Why synthetic data?
Consumer Smart Data is personal, highly sensitive and subject to Data Protection laws. Organisations holding such data on behalf of customers are obliged to protect it and generally have little appetite or incentive to share this data, citing both GDPR and commercial privacy concerns. This can create a significant barrier to innovation, preventing the sharing of data to uncover new insights and unlock value that can benefit individuals, organisations and the wider economy and society.
Synthetic data is an approach used widely to test innovative new ideas without the risk of breaching privacy laws and potentially harming individuals.
Smart Data Foundry, one of the partners in the Smart Data Discovery Challenge, generates synthetic data artificially. This synthetic data is based on simulations of millions of real-world events, but does not contain any real personal information and requires no real data to be used in the synthesis process, thereby removing all GDPR concerns. Recent deployments include supporting industry collaboration events (‘tech sprints’) hosted by the Financial Conduct Authority (FCA), Payment Systems Regulator (PSR), Fintech Scotland as well as individual banks and fintech organisations.
Smart Data Foundry’s data products extend from existing Smart Data schemes like Open Banking, into personal identity, wider financial services (Open Finance) and telecommunications. By combining sector insight, publicly available data (from sources like ONS, Census, UK Finance) and statistical analyses of real datasets, Smart Data Foundry can create rich, realistic yet entirely synthetic data for networks of synthetic individuals and companies – for example: monthly energy and water bills; phone call and text message metadata; bank transactions and payments; company and director details, and so on.
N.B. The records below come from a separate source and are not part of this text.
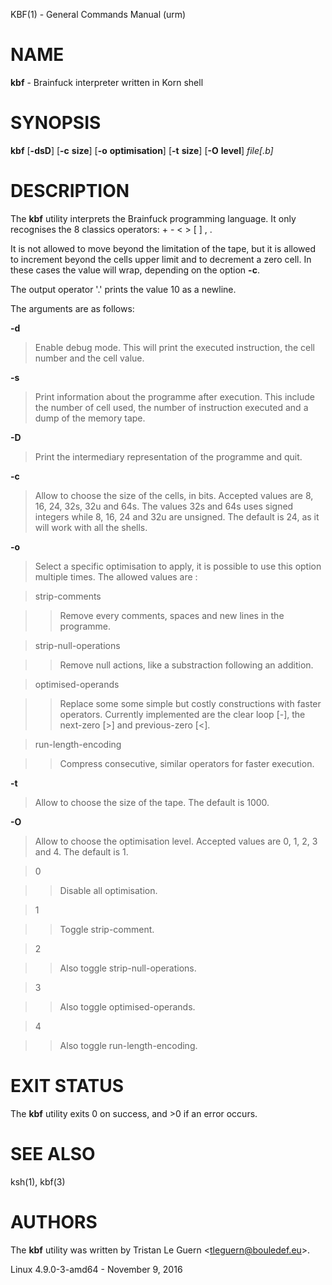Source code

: KBF(1) - General Commands Manual (urm)

# NAME

**kbf** - Brainfuck interpreter written in Korn shell

# SYNOPSIS

**kbf**
\[**-dsD**]
\[**-c**&nbsp;**size**]
\[**-o**&nbsp;**optimisation**]
\[**-t**&nbsp;**size**]
\[**-O**&nbsp;**level**]
*file\[.b]*

# DESCRIPTION

The
**kbf**
utility interprets the Brainfuck programming language. It only
recognises the 8 classics operators: + &#45; &lt; &gt; \[ ] , .

It is not allowed to move beyond the limitation of the tape, but it is allowed to increment beyond the cells upper limit and to decrement a zero cell. In these cases the value will wrap, depending on the option
**-c**.

The output operator '.' prints the value 10 as a newline.

The arguments are as follows:

**-d**

> Enable debug mode. This will print the executed instruction, the cell
> number and the cell value.

**-s**

> Print information about the programme after execution. This include the
> number of cell used, the number of instruction executed and a dump of
> the memory tape.

**-D**

> Print the intermediary representation of the programme and quit.

**-c**

> Allow to choose the size of the cells, in bits. Accepted values are 8,
> 16, 24, 32s, 32u and 64s. The values 32s and 64s uses
> signed integers while 8, 16, 24 and 32u are unsigned.  The default is 24, as
> it will work with all the shells.

**-o**

> Select a specific optimisation to apply, it is possible to use this option
> multiple times.  The allowed values are :

> strip-comments

> > Remove every comments, spaces and new lines in the programme.

> strip-null-operations

> > Remove null actions, like a substraction following an addition.

> optimised-operands

> > Replace some some simple but costly constructions with faster operators.
> > Currently implemented are the clear loop \[-], the next-zero \[&gt;] and
> > previous-zero \[&lt;].

> run-length-encoding

> > Compress consecutive, similar operators for faster execution.

**-t**

> Allow to choose the size of the tape. The default is 1000.

**-O**

> Allow to choose the optimisation level. Accepted values are 0, 1,
> 2, 3 and 4. The default is 1.

> 0

> > Disable all optimisation.

> 1

> > Toggle strip-comment.

> 2

> > Also toggle strip-null-operations.

> 3

> > Also toggle optimised-operands.

> 4

> > Also toggle run-length-encoding.

# EXIT STATUS

The **kbf** utility exits&#160;0 on success, and&#160;&gt;0 if an error occurs.

# SEE ALSO

ksh(1),
kbf(3)

# AUTHORS

The
**kbf**
utility was written by
Tristan Le Guern &lt;[tleguern@bouledef.eu](mailto:tleguern@bouledef.eu)&gt;.

Linux 4.9.0-3-amd64 - November 9, 2016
Crucially for the potential Smart Data challenge prize – which would focus on cross-sector Smart Data use cases – this approach makes it possible to provide data that spans industries and sectors while maintaining a link across these datasets to individual consumers and small businesses. Unique identifiers can be assigned allowing us to simulate the capabilities of a Digital ID scheme without the complexity of implementing such a scheme. This means participants in a potential challenge prize would be able to develop and test Smart Data use cases that are cross-sectoral.
During the Smart Data Discovery Challenge, we will work with participants to identify additional datasets that need to be created, or changes to existing datasets to support promising use case ideas that have been proposed in the open call.
Then, to ensure that the synthetic data being created is representative of the real-world data it seeks to mimic, we will engage relevant sector experts, including data holders and other relevant stakeholders across industries emerging as candidates for Smart Data schemes and challenge prize use cases. These will provide industry expertise and insight to support the generation of synthetic data for the potential challenge prize.